Case closed: no runoff for SGA executive ticket

Gold and Blue vice-president-elect David Almansa (left) and president-elect Francesca Casanova (right). | From Blue and Gold FIU Instagram

Elise Catrion Gregg | Editor-in-Chief

After several days of waiting, the student government judicial branch has finally handed down an opinion on the highly-contested results of the 2024-25 election. 

In a seven-page opinion, justices interpreted the difference between the constitution and the statutes, ultimately deciding to keep the statutes, recommending some new definitions, but in this case deferring to the Constitution’s rules. 

Ultimately, it would mean no runoff for the executive ticket.

The Gold and Blue party originally won, with Francesca Casanova for president and David Almansa as her vice president.

PantherNOW reached out to Casanova via Instagram for comment.

“We are grateful that the justices worked hard to provide a clear and timely response to this issue,” Casanova wrote in response. “Our team is looking forward to the next steps and ready to work hard for the student body, together.”

PantherNOW also reached out via text to Casanova’s opponent, Santana Way of the Future is You party.

“I’m a little unhappy with the results,” said Way to PantherNOW during a phone call.

Casanova and Almansa won by a scant four votes. Under FIU SGA Statute 6009.2, the election could have fallen within the margin necessary for a run-off – candidates would need to meet a threshold of 52% to win the general election. 

The constitution states that a simple plurality is needed for the general elections, creating a discrepancy between the two rules (10.01.1). 

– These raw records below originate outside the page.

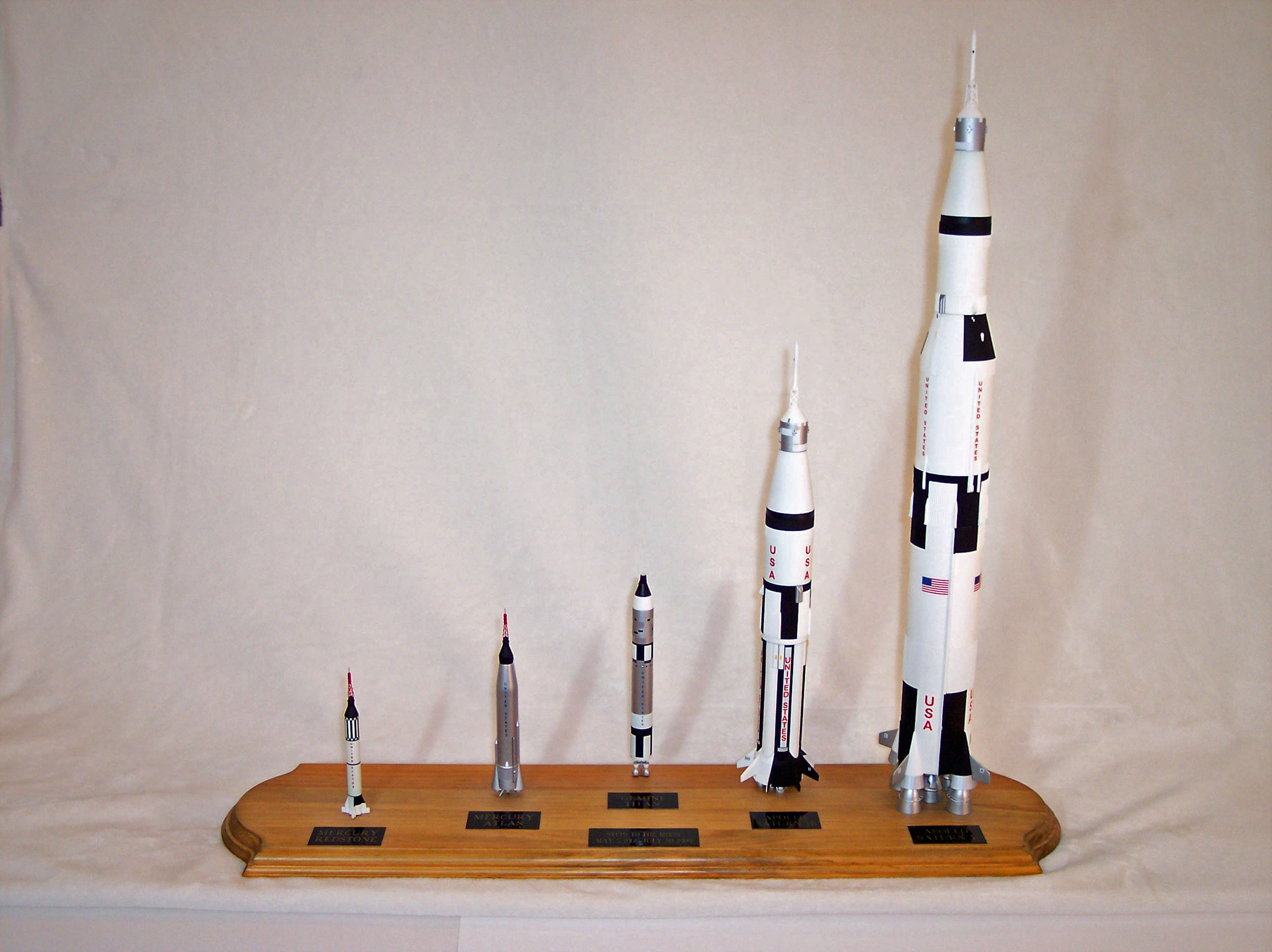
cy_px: 476
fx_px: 1396
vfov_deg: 37.7
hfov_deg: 49.0
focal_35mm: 38
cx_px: 636
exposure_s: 1/180
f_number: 2.8
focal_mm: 8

The Future is You party filed a writ of interpretation on March 8, asking the justices to determine whether a runoff would be appropriate given the two seemingly conflicting laws. 

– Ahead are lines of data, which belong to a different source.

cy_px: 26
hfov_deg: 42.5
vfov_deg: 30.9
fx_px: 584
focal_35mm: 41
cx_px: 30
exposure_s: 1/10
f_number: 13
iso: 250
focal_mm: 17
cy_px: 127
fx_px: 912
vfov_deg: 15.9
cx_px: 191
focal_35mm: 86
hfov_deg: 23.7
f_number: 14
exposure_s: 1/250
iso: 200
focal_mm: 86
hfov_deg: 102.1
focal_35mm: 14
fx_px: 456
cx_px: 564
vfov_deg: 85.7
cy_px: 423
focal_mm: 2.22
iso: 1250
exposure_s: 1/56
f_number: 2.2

The writ asks the court to “decide the validity between the two codes to determine the possible upcoming procedures regarding this election cycle” and urgently requests “that the court also order the Elections Board to hold this runoff election.” 

According to the opinion from justices, the main question was not which rule was correct, but when “to use runoff election procedure in relation to the 52% threshold of presidential tickets in SGAS 6009.2 versus the decision by plurality vote in SGAC 10.01.1.”

If justices had upheld the statute, a runoff would have been held, but repealing the statute – even partially – would totally remove runoff rules in the event of a future election with multiple candidates and threshold is needed even with plurality rules.  

Justices ultimately held that the Constitution had to be upheld for voting on plurality.

“The contradiction between the Constitution is settled by leaving both the Constitution and Statutes as is but including new definitions and statutes to be considered,” the opinion reads.”The Court cannot order the Elections Board to hold a runoff as plurality even with a 4-vote difference in a two-candidate race is what wins a general election.” 

Their rationale was that though the documents were written “in tandem” with the Constitution, the Constitution remains the “supreme law within FIU SGA.” 

The opinion includes several recommended definitions to be added to the statutes for the future though, as well as a suggested new rule for a minimum threshold. 

“The addition of Section 6009.3 now incorporates the minimum threshold of 50% + 1 majority for the sake of a two-candidate race,” the opinion reads. 

“This is because the 52% threshold is still seen as a maximum threshold so that when there are more than three candidates, the vote count is increasingly assured compared to a two-candidate race to avoid the likely common occurrence of a runoff thanks to how additional candidates can change the odds in necessary votes to win an election.”

As such, Gold and Blue party is the current official winner with Casanova and Almansa officially set to take office early May.

According to current SGA president Alexander Sutton, it’s the first time in the history of political parties at SGA that the ruling party has lost the election.